*WORK TASK*.
Show every line of the data below that includes the word "valance".

*STUDY MATERIAL*.

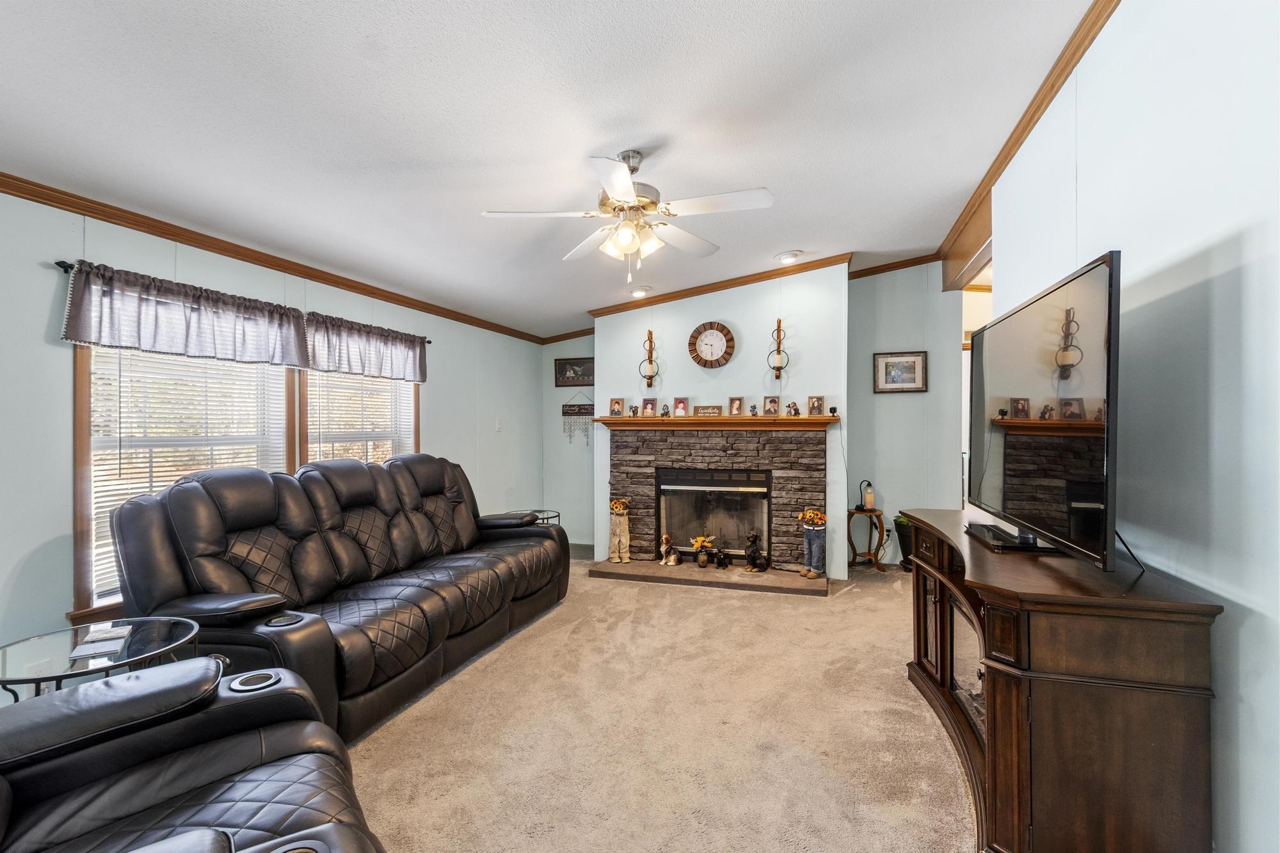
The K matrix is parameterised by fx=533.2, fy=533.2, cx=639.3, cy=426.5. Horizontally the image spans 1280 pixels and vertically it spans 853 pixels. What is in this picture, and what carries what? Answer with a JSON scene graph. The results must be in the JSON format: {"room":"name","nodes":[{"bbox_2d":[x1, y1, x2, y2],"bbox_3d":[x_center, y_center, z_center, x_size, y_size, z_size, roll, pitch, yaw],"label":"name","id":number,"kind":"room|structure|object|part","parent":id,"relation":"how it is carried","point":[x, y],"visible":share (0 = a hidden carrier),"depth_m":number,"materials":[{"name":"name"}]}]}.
{"room":"living room","nodes":[
{"label":"living room","id":0,"kind":"room"},
{"bbox_2d":[0,184,541,681],"bbox_3d":[-2.330,0.116,2.753,0.140,2.408,7.073,0,0,18],"label":"left wall","id":1,"kind":"structure","parent":0,"point":[46,277],"depth_m":2.35,"materials":[{"name":"blue paint"}]},
{"bbox_2d":[72,336,419,622],"bbox_3d":[-2.017,0.080,3.012,0.156,1.519,1.880,0,0,18],"label":"window","id":2,"kind":"structure","parent":1,"relation":"in","point":[84,448],"depth_m":2.44,"materials":[{"name":"wood"}]},
{"bbox_2d":[86,345,290,603],"bbox_3d":[-2.260,0.143,2.761,0.052,1.239,0.807,0,0,18],"label":"window blind","id":3,"kind":"object","parent":2,"relation":"attached to","point":[118,480],"visible":0.41,"depth_m":2.63,"materials":[{"name":"white plastic"}]},
{"bbox_2d":[60,259,442,347],"bbox_3d":[-2.222,-0.689,3.117,0.113,0.045,2.089,0,0,18],"label":"curtain rod","id":4,"kind":"object","parent":1,"relation":"attached to","point":[429,342],"visible":0.4,"depth_m":2.29,"materials":[{"name":"black metal"}]},
{"bbox_2d":[60,259,315,366],"bbox_3d":[-2.160,-0.512,2.674,0.107,0.365,1.129,0,0,18],"label":"valance","id":5,"kind":"object","parent":4,"relation":"hanging from","point":[186,324],"visible":0.98,"depth_m":2.53,"materials":[{"name":"fabric"}]},
{"bbox_2d":[302,312,428,382],"bbox_3d":[-1.845,-0.520,3.675,0.109,0.373,1.103,0,0,18],"label":"valance","id":6,"kind":"object","parent":4,"relation":"hanging from","point":[397,356],"visible":0.92,"depth_m":3.58,"materials":[{"name":"fabric"}]},
{"bbox_2d":[0,171,548,343],"bbox_3d":[-2.157,-0.957,2.914,0.049,0.072,6.275,0,0,18],"label":"crown molding","id":7,"kind":"structure","parent":1,"relation":"attached to","point":[174,235],"depth_m":2.79,"materials":[{"name":"brown wood"}]},
{"bbox_2d":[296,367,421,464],"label":"window","id":8,"kind":"structure","parent":1,"relation":"in","point":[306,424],"depth_m":3.76,"materials":[{"name":"clear glass"}]},
{"bbox_2d":[307,369,415,460],"bbox_3d":[-1.959,0.037,3.821,0.048,1.276,0.914,0,0,18],"label":"window blind","id":9,"kind":"object","parent":8,"relation":"attached to","point":[369,426],"visible":0.48,"depth_m":3.74,"materials":[{"name":"white plastic"}]},
{"bbox_2d":[494,417,503,432],"bbox_3d":[-1.371,-0.009,5.178,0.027,0.131,0.073,0,0,18],"label":"light switch","id":10,"kind":"object","parent":1,"relation":"attached to","point":[499,426],"visible":0.99,"depth_m":5.17,"materials":[{"name":"white plastic"}]},
{"bbox_2d":[0,0,1096,339],"bbox_3d":[0.026,-1.328,2.140,5.171,0.110,7.252,0,0,18],"label":"ceiling","id":11,"kind":"structure","parent":0,"point":[770,170],"depth_m":2.17,"materials":[{"name":"white paint"}]},
{"bbox_2d":[480,149,773,279],"bbox_3d":[-0.046,-1.022,2.604,1.261,0.592,1.251,0,0,-16],"label":"ceiling fan","id":12,"kind":"object","parent":11,"relation":"hanging from","point":[627,192],"visible":0.99,"depth_m":2.52,"materials":[{"name":"white metal"}]},
{"bbox_2d":[627,285,652,297],"bbox_3d":[-0.005,-1.186,4.689,0.200,0.059,0.200,0,0,18],"label":"recessed light","id":13,"kind":"object","parent":11,"relation":"in","point":[640,292],"visible":0.99,"depth_m":4.65,"materials":[{"name":"white"}]},
{"bbox_2d":[773,250,801,263],"bbox_3d":[1.184,-1.357,4.275,0.209,0.055,0.206,0,0,18],"label":"recessed light","id":14,"kind":"object","parent":11,"relation":"in","point":[787,257],"visible":0.99,"depth_m":4.23,"materials":[{"name":"white"}]},
{"bbox_2d":[541,337,595,550],"bbox_3d":[-0.624,0.050,5.829,0.927,2.513,0.143,0,0,18],"label":"back wall","id":15,"kind":"structure","parent":0,"point":[580,451],"depth_m":5.81,"materials":[{"name":"blue paint"}]},
{"bbox_2d":[538,327,596,343],"bbox_3d":[-0.652,-0.998,5.770,0.950,0.104,0.062,0,0,18],"label":"crown molding","id":16,"kind":"structure","parent":15,"relation":"attached to","point":[577,334],"depth_m":5.80,"materials":[{"name":"brown wood"}]},
{"bbox_2d":[554,356,593,387],"bbox_3d":[-0.687,-0.587,5.720,0.470,0.293,0.028,0,0,18],"label":"framed picture","id":17,"kind":"object","parent":15,"relation":"attached to","point":[569,364],"visible":0.97,"depth_m":5.72},
{"bbox_2d":[561,391,593,444],"bbox_3d":[-0.653,-0.090,5.771,0.403,0.607,0.022,0,0,18],"label":"wall hanging","id":18,"kind":"object","parent":15,"relation":"attached to","point":[584,409],"visible":0.96,"depth_m":5.77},
{"bbox_2d":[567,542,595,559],"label":"baseboard","id":19,"kind":"structure","parent":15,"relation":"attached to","point":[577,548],"depth_m":5.51,"materials":[{"name":"grey"}]},
{"bbox_2d":[346,556,979,852],"bbox_3d":[0.099,1.348,2.149,5.323,0.102,7.362,0,0,18],"label":"carpet floor","id":20,"kind":"structure","parent":0,"point":[712,608],"depth_m":2.25,"materials":[{"name":"beige carpet"}]},
{"bbox_2d":[0,615,205,702],"bbox_3d":[-1.798,1.007,1.753,0.609,0.560,0.603,0,0,18],"label":"glass side table","id":21,"kind":"object","parent":20,"relation":"on","point":[56,648],"visible":0.5,"depth_m":1.74,"materials":[{"name":"clear glass"}]},
{"bbox_2d":[69,624,131,658],"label":"coasters","id":22,"kind":"object","parent":21,"relation":"on","point":[88,645],"visible":0.99,"depth_m":1.73,"materials":[{"name":"white paper"}]},
{"bbox_2d":[0,654,384,852],"bbox_3d":[-1.088,0.802,0.848,1.142,1.033,1.539,0,0,-36],"label":"recliner","id":23,"kind":"object","parent":20,"relation":"on","point":[269,740],"visible":0.99,"depth_m":1.23,"materials":[{"name":"black leather"}]},
{"bbox_2d":[104,452,572,741],"bbox_3d":[-1.349,0.741,3.149,1.012,1.095,2.574,0,0,18],"label":"reclining sofa","id":24,"kind":"object","parent":20,"relation":"on","point":[232,525],"visible":0.9,"depth_m":2.51,"materials":[{"name":"leather"}]},
{"bbox_2d":[521,508,560,526],"bbox_3d":[-0.964,1.049,4.916,0.465,0.505,0.467,0,0,18],"label":"side table","id":25,"kind":"object","parent":20,"relation":"on","point":[542,518],"visible":0.2,"depth_m":4.92,"materials":[{"name":"black"}]},
{"bbox_2d":[588,557,828,595],"bbox_3d":[0.567,1.267,4.600,1.941,0.058,0.536,0,0,18],"label":"hearth","id":26,"kind":"object","parent":20,"relation":"on","point":[775,573],"visible":0.91,"depth_m":4.44,"materials":[{"name":"brown stone"}]},
{"bbox_2d":[608,497,631,562],"bbox_3d":[-0.185,0.947,4.865,0.207,0.581,0.186,0,0,-8],"label":"figurine","id":27,"kind":"object","parent":26,"relation":"on","point":[617,533],"visible":1,"depth_m":4.81,"materials":[{"name":"ceramic"}]},
{"bbox_2d":[658,533,680,566],"bbox_3d":[0.263,1.090,4.742,0.166,0.261,0.159,0,0,30],"label":"dog figurine","id":28,"kind":"object","parent":26,"relation":"on","point":[665,538],"visible":0.99,"depth_m":4.70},
{"bbox_2d":[689,533,715,567],"bbox_3d":[0.549,1.090,4.688,0.216,0.279,0.193,0,0,18],"label":"flower vase","id":29,"kind":"object","parent":26,"relation":"on","point":[704,541],"visible":0.99,"depth_m":4.65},
{"bbox_2d":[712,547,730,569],"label":"dog figurine","id":30,"kind":"object","parent":26,"relation":"on","point":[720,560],"visible":0.99,"depth_m":4.55,"materials":[{"name":"black"}]},
{"bbox_2d":[743,532,769,572],"bbox_3d":[0.992,1.063,4.532,0.217,0.312,0.171,0,0,-33],"label":"dog figurine","id":31,"kind":"object","parent":26,"relation":"on","point":[755,541],"visible":0.99,"depth_m":4.49,"materials":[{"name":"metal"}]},
{"bbox_2d":[796,508,828,578],"bbox_3d":[1.419,0.951,4.371,0.230,0.561,0.192,0,0,18],"label":"figurine","id":32,"kind":"object","parent":26,"relation":"on","point":[813,550],"visible":1,"depth_m":4.32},
{"bbox_2d":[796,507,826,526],"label":"flower bouquet","id":33,"kind":"object","parent":32,"relation":"in","point":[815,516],"visible":0.96,"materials":[{"name":"plant"}]},
{"bbox_2d":[844,505,885,572],"bbox_3d":[2.030,1.021,4.859,0.343,0.540,0.335,0,0,18],"label":"plant stand","id":34,"kind":"object","parent":20,"relation":"on","point":[857,511],"visible":0.86,"depth_m":4.80,"materials":[{"name":"brown wood"}]},
{"bbox_2d":[855,479,875,510],"bbox_3d":[2.043,0.621,4.848,0.143,0.254,0.123,0,0,-21],"label":"lamp","id":35,"kind":"object","parent":34,"relation":"on","point":[863,505],"visible":0.98,"depth_m":4.82,"materials":[{"name":"black"}]},
{"bbox_2d":[892,515,915,571],"bbox_3d":[2.414,1.047,4.773,0.293,0.489,0.291,0,0,18],"label":"potted plant","id":36,"kind":"object","parent":20,"relation":"on","point":[902,530],"visible":0.52,"depth_m":4.71,"materials":[{"name":"plant"}]},
{"bbox_2d":[898,508,1225,852],"bbox_3d":[1.401,0.875,2.058,0.528,0.838,1.524,0,0,18],"label":"tv stand","id":37,"kind":"object","parent":20,"relation":"on","point":[1143,710],"visible":0.91,"depth_m":1.44,"materials":[{"name":"brown wood"}]},
{"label":"glass door","id":38,"kind":"part","parent":37,"relation":"part of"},
{"bbox_2d":[965,520,1060,554],"bbox_3d":[1.416,0.421,2.060,0.198,0.032,0.424,0,0,18],"label":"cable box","id":39,"kind":"object","parent":37,"relation":"on","point":[995,543],"visible":0.82,"depth_m":1.95,"materials":[{"name":"black plastic"}]},
{"bbox_2d":[965,249,1122,574],"bbox_3d":[1.456,-0.019,2.029,0.266,0.888,1.287,0,0,18],"label":"television","id":40,"kind":"object","parent":37,"relation":"on","point":[1030,448],"visible":0.99,"depth_m":1.72,"materials":[{"name":"black"}]},
{"bbox_2d":[596,262,851,581],"bbox_3d":[0.730,-0.100,5.038,2.321,2.790,0.494,0,0,18],"label":"chimney wall","id":41,"kind":"structure","parent":0,"point":[735,364],"depth_m":4.71,"materials":[{"name":"blue paint"}]},
{"bbox_2d":[640,330,659,387],"bbox_3d":[0.099,-0.621,4.969,0.156,0.547,0.151,0,0,18],"label":"wall sconce","id":42,"kind":"object","parent":41,"relation":"attached to","point":[649,376],"visible":0.99,"depth_m":4.96,"materials":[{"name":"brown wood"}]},
{"bbox_2d":[687,321,736,368],"bbox_3d":[0.644,-0.724,4.758,0.409,0.418,0.056,0,0,18],"label":"wall clock","id":43,"kind":"object","parent":41,"relation":"attached to","point":[725,334],"visible":0.98,"depth_m":4.75,"materials":[{"name":"wood"}]},
{"bbox_2d":[604,422,826,578],"bbox_3d":[0.664,0.628,4.802,1.996,1.291,0.111,0,0,18],"label":"stone fireplace","id":44,"kind":"object","parent":41,"relation":"attached to","point":[649,476],"visible":0.81,"depth_m":4.73,"materials":[{"name":"stone"}]},
{"bbox_2d":[586,414,840,429],"bbox_3d":[0.617,-0.031,4.708,2.284,0.096,0.285,0,0,18],"label":"mantel shelf","id":45,"kind":"object","parent":44,"relation":"attached to","point":[680,421],"visible":0.96,"depth_m":4.57,"materials":[{"name":"brown wood"}]},
{"bbox_2d":[608,397,624,416],"bbox_3d":[-0.212,-0.178,4.918,0.134,0.167,0.067,0,0,7],"label":"photo frame","id":46,"kind":"object","parent":45,"relation":"on","point":[612,411],"visible":0.98,"depth_m":4.91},
{"bbox_2d":[628,403,639,416],"bbox_3d":[-0.055,-0.149,4.893,0.076,0.103,0.071,0,0,18],"label":"figurine","id":47,"kind":"object","parent":45,"relation":"on","point":[635,411],"visible":0.98,"depth_m":4.88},
{"bbox_2d":[641,397,656,415],"bbox_3d":[0.107,-0.173,4.853,0.108,0.148,0.075,0,0,18],"label":"photo frame","id":48,"kind":"object","parent":45,"relation":"on","point":[647,404],"visible":0.97,"depth_m":4.83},
{"bbox_2d":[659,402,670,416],"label":"figurine","id":49,"kind":"object","parent":45,"relation":"on","point":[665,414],"visible":0.98,"depth_m":4.77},
{"bbox_2d":[672,396,689,416],"bbox_3d":[0.370,-0.171,4.747,0.128,0.175,0.079,0,0,18],"label":"photo frame","id":50,"kind":"object","parent":45,"relation":"on","point":[677,406],"visible":0.98,"depth_m":4.74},
{"bbox_2d":[693,404,722,416],"bbox_3d":[0.614,-0.138,4.708,0.258,0.092,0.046,0,0,18],"label":"sign","id":51,"kind":"object","parent":45,"relation":"on","point":[704,409],"visible":0.99,"depth_m":4.69,"materials":[{"name":"brown wood"}]},
{"bbox_2d":[727,396,744,415],"bbox_3d":[0.850,-0.178,4.665,0.119,0.166,0.077,0,0,29],"label":"photo frame","id":52,"kind":"object","parent":45,"relation":"on","point":[737,406],"visible":0.97,"depth_m":4.65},
{"bbox_2d":[748,403,759,416],"bbox_3d":[0.987,-0.146,4.569,0.073,0.109,0.070,0,0,18],"label":"figurine","id":53,"kind":"object","parent":45,"relation":"on","point":[752,411],"visible":0.98,"depth_m":4.55,"materials":[{"name":"brown"}]},
{"bbox_2d":[762,395,779,415],"bbox_3d":[1.128,-0.177,4.561,0.123,0.167,0.074,0,0,18],"label":"photo frame","id":54,"kind":"object","parent":45,"relation":"on","point":[772,401],"visible":0.97,"depth_m":4.55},
{"bbox_2d":[786,401,799,416],"bbox_3d":[1.296,-0.145,4.503,0.081,0.127,0.096,0,0,-38],"label":"figurine","id":55,"kind":"object","parent":45,"relation":"on","point":[795,409],"visible":0.99,"depth_m":4.49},
{"bbox_2d":[806,394,824,416],"bbox_3d":[1.473,-0.173,4.464,0.125,0.170,0.074,0,0,18],"label":"photo frame","id":56,"kind":"object","parent":45,"relation":"on","point":[817,406],"visible":0.97,"depth_m":4.45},
{"bbox_2d":[828,405,839,416],"bbox_3d":[1.590,-0.126,4.389,0.062,0.083,0.064,0,0,18],"label":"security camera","id":57,"kind":"object","parent":45,"relation":"on","point":[835,409],"visible":0.99,"depth_m":4.37,"materials":[{"name":"black plastic"}]},
{"bbox_2d":[657,467,772,562],"bbox_3d":[0.718,0.803,4.952,1.055,0.799,0.434,0,0,18],"label":"fireplace insert","id":58,"kind":"object","parent":44,"relation":"in","point":[722,483],"visible":0.88,"depth_m":4.84,"materials":[{"name":"black"}]},
{"bbox_2d":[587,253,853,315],"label":"crown molding","id":59,"kind":"structure","parent":41,"relation":"attached to","point":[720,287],"depth_m":4.76,"materials":[{"name":"brown wood"}]},
{"bbox_2d":[767,320,789,378],"bbox_3d":[1.204,-0.669,4.614,0.172,0.503,0.159,0,0,18],"label":"wall sconce","id":60,"kind":"object","parent":41,"relation":"attached to","point":[777,329],"visible":1,"depth_m":4.61,"materials":[{"name":"metal"}]},
{"bbox_2d":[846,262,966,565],"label":"back right wall","id":61,"kind":"structure","parent":0,"point":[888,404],"depth_m":4.91,"materials":[{"name":"blue paint"}]},
{"bbox_2d":[848,253,937,280],"bbox_3d":[2.348,-1.478,4.860,1.164,0.098,0.061,0,0,18],"label":"crown molding","id":62,"kind":"structure","parent":61,"relation":"attached to","point":[865,269],"depth_m":4.88,"materials":[{"name":"brown wood"}]},
{"bbox_2d":[873,350,927,393],"bbox_3d":[2.348,-0.490,4.811,0.429,0.356,0.028,0,0,18],"label":"framed picture","id":63,"kind":"object","parent":61,"relation":"attached to","point":[907,367],"visible":0.99,"depth_m":4.81},
{"bbox_2d":[981,0,1279,852],"bbox_3d":[1.438,-0.119,1.108,0.130,2.888,5.951,0,0,18],"label":"right wall","id":64,"kind":"structure","parent":0,"point":[1243,635],"depth_m":1.44,"materials":[{"name":"blue paint"}]},
{"bbox_2d":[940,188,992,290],"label":"trim","id":65,"kind":"structure","parent":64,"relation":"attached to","point":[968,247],"depth_m":3.84,"materials":[{"name":"brown wood"}]},
{"bbox_2d":[936,0,1119,280],"bbox_3d":[1.614,-1.410,1.658,0.105,0.110,5.878,0,0,18],"label":"crown molding","id":66,"kind":"structure","parent":64,"relation":"attached to","point":[1016,143],"depth_m":2.52,"materials":[{"name":"brown wood"}]}
]}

*RESPONSE TO THE EXERCISE*.
{"bbox_2d":[60,259,315,366],"bbox_3d":[-2.160,-0.512,2.674,0.107,0.365,1.129,0,0,18],"label":"valance","id":5,"kind":"object","parent":4,"relation":"hanging from","point":[186,324],"visible":0.98,"depth_m":2.53,"materials":[{"name":"fabric"}]},
{"bbox_2d":[302,312,428,382],"bbox_3d":[-1.845,-0.520,3.675,0.109,0.373,1.103,0,0,18],"label":"valance","id":6,"kind":"object","parent":4,"relation":"hanging from","point":[397,356],"visible":0.92,"depth_m":3.58,"materials":[{"name":"fabric"}]},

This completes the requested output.